After a brisk night of sub freezing temperatures, we arose at dawn to get an early start. I had packed light, planning on testing a down jacket/bivy bag approach to lightweight bivouacking, but unfortunately did not plan on the freezing temperatures or spending the night at 10k'. I totaled about an hour of sleep that night. Most of it in front of a fire I had to continually stoke to stay warm. Live and learn. John promptly decided to head back down after sizing up the peak and his present condition. We discussed splitting up and decided that it would be ok. He would head down Clark Canyon and I would head up and then descend down the western slopes to complete a round trip. The ridge looked dicey, but hey, the "guide" said 4th class! I'll give it a go. I kicked in the thin sheet of ice that had frozen over the local water supply, a deep puddle in a nearby granite slab, and pumped up my bottle to full.

After gaining the ridge via a steep rocky chute, I followed the contour of the ridge on class 2 terrain along side the eastern vertical drop-off. As the ridge snaked east (the ridge formed an "S"), it quickly became technical. The obvious line dropped below the ridge proper, which was well above 4th class and extremely exposed, and into the bushy scree and rocky slopes adjacent to the exposed ridge. Being solo, I chose this route and followed 2 day old boot tracks up the ridge toward the summit. I couldn't tell if the standard NW Ridge route was suppose to follow the apex of the ridge, but it appeared like way too much 5th class climbing to be the standard 4th class route.

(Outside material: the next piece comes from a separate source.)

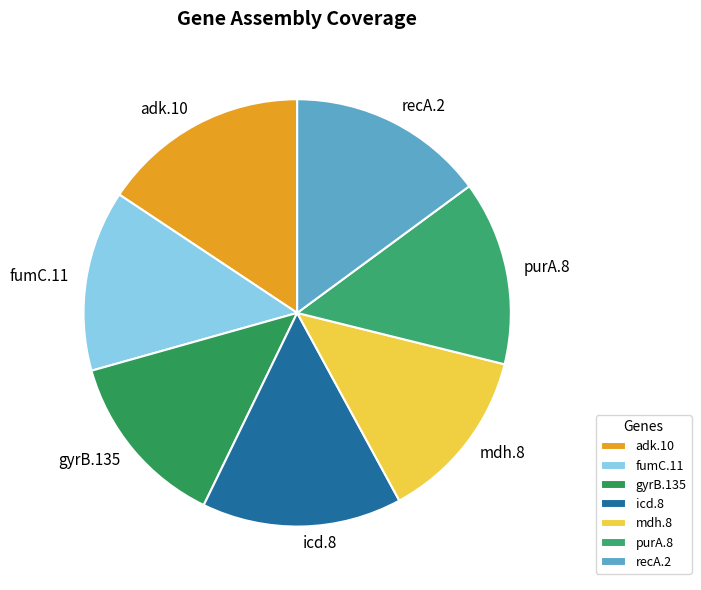

Does fumC.11 represent more than half of the total?

No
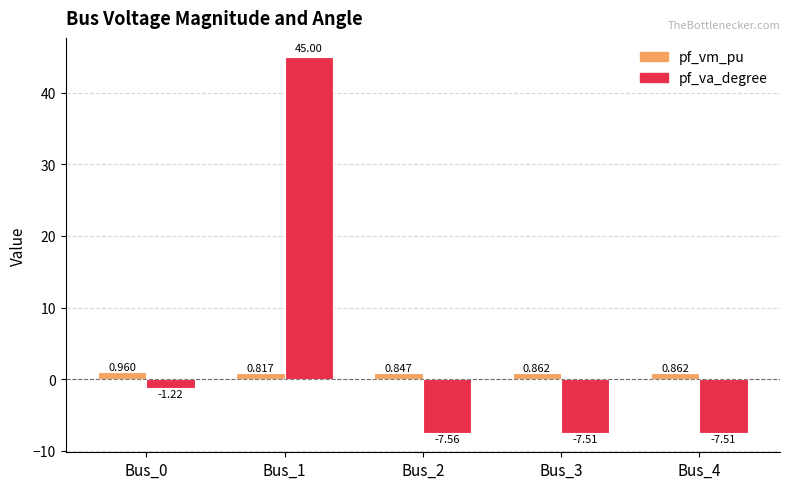

Count the number of data series in this chart.

2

Easy ground ended abruptly at a steep snow field, which was now solid ice. The snow/ice field appeared to block the easiest ground, leaving me with a limited range of options. I made 4 different attempts at free climbing the ridge proper in my Nike Lava Domes, but maxed out into 5.6/5.7 slabby sections each time about 60 feet up. This just wasn't 4th class climbing, even by the old rules! And there was no sign of any climbing activity. I could see the summit a couple hundred yards away, enticing me. I could push through the moderate to easy 5th class, but down climbing would have been another story. The risk-benefit ratio wasn't worth it. It just didn't feel right. I bailed.

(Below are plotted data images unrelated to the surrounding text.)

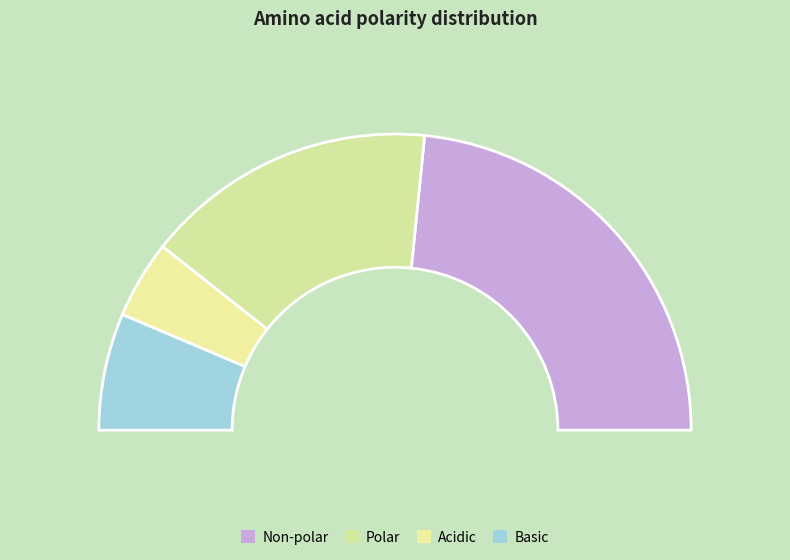

Which slice is the largest?

non_polar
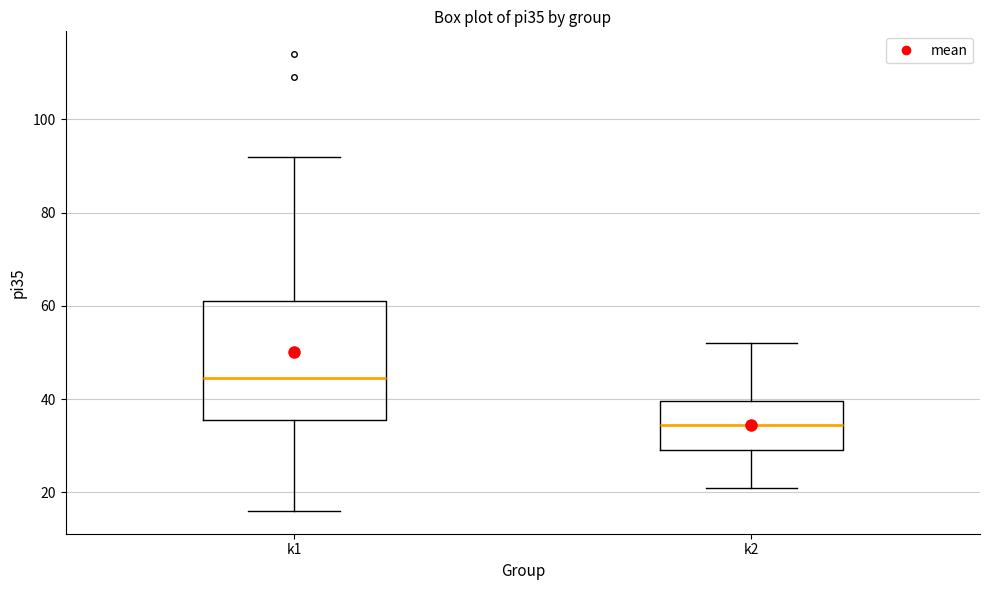

Reading left to right, transcribe this box plot: for each box, give where its median line is, the range the box spans, and where its two whiskers end, as read against the y-axis. The values are not printed on the chart, so give them approximately, as read against the axis.

k1: median 44, box 36 to 62, whiskers 16 to 92
k2: median 34, box 30 to 40, whiskers 22 to 52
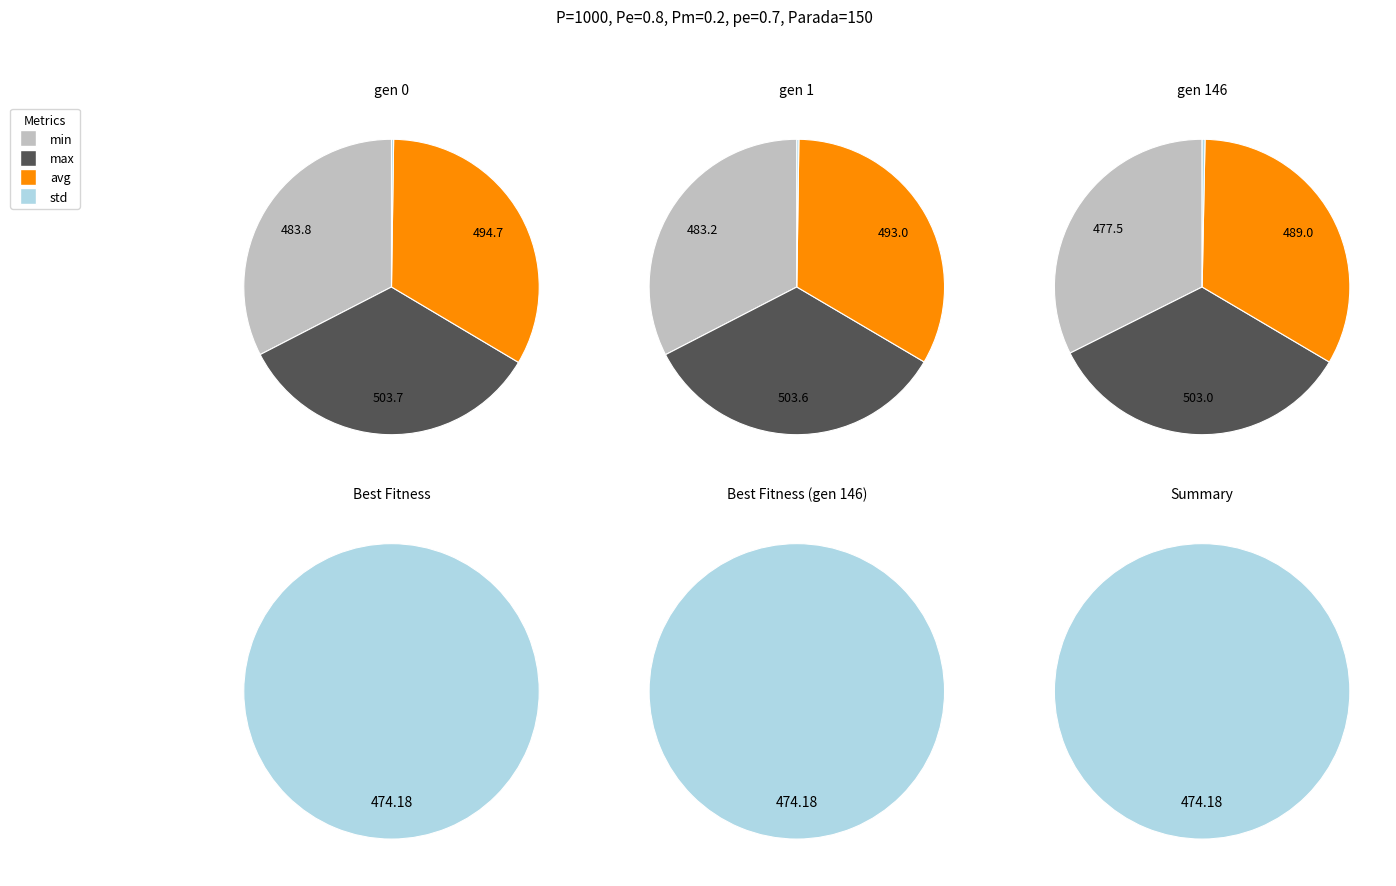

The gen 146 slice represents 33% of the pie. True or false?

True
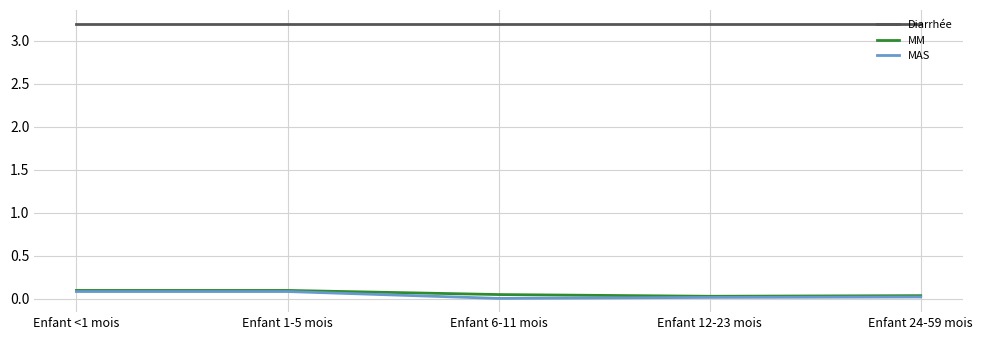

What position from the right is Enfant 1-5 mois?

4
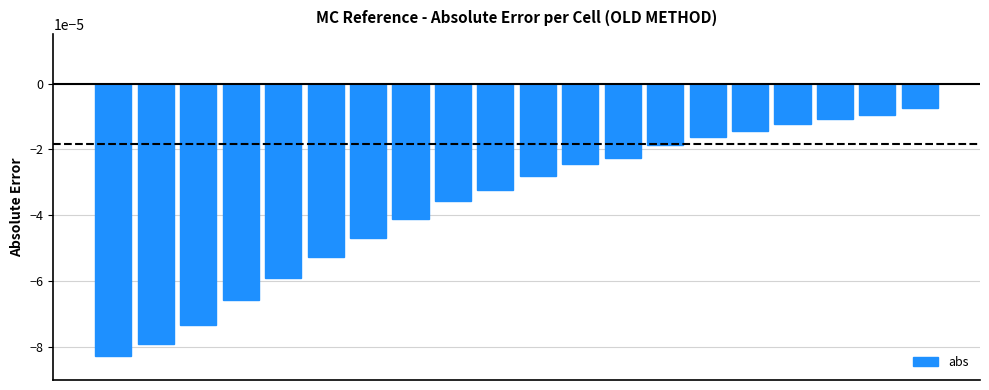

Count the number of data series in this chart.

1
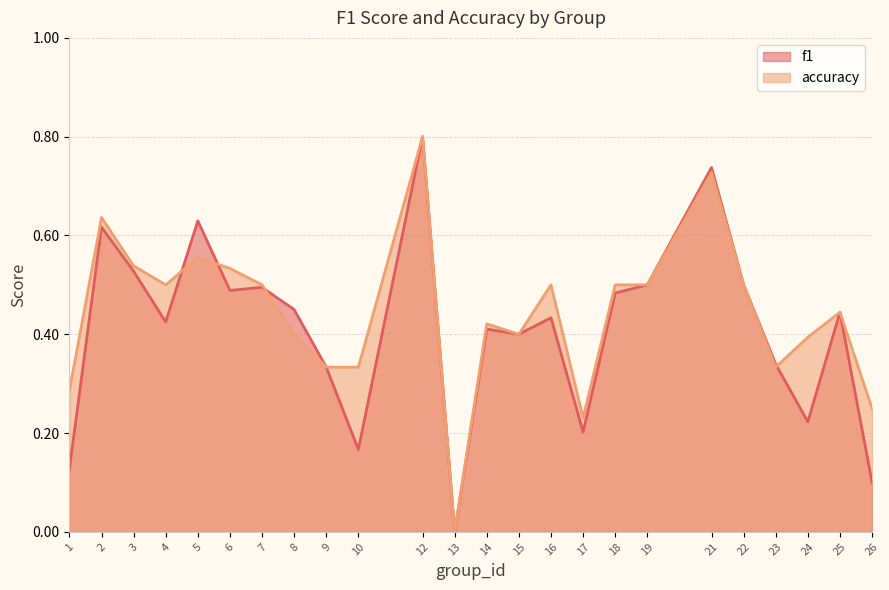

What is the average value of the accuracy series?

0.4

In my obsessive determination though, I sighted one more line of weakness on the other side (south) of the ice field up a spur in the ridge. This would be my last try. I dropped my pack and started up. Pulling through a short section of vertical rock on very positive holds I spotted a rappel sling in my path. Right on! I continued up reaching 4th class scrambling until it again quickly approached 80 degrees on semi-featured granite. Climbing past more rappel slings, I followed up one of many crack/flake systems to gain the final 5 foot wide knife-blade ridge leading to the summit block and register. There, I found a fantastically exposed summit delivering expansive views of the Yosemite High country and the many crests surrounding the area: Cathedral Peak, Cockscomb, Unicorn, Echo Peaks, Tuolumne Peak, Lyle, Electra, the Minarets, Ritter/Banner, Conness and of course Gray and Red peak directly to the south.

I retraced my steps down climbing and continued descending the western slopes of Mt. Clark on granite slabs and scree through the serene mixed pine forests. Roughly 6 miles of cross country travel, leading through a couple thick bogs and fire damaged/log strewn sections in the low lands brought me to the Merced Pass trail along Illilouette Creek. Ten more miles of trial walking along Mt. Starr King and its sister domes led me down to Nevada Falls and back to the world of international tourism. I jogged down the pack trail to find John waiting patiently at the truck. He completed his journey by wandering upon a granddaddy black bear a mile upstream from Little Yosemite Campground.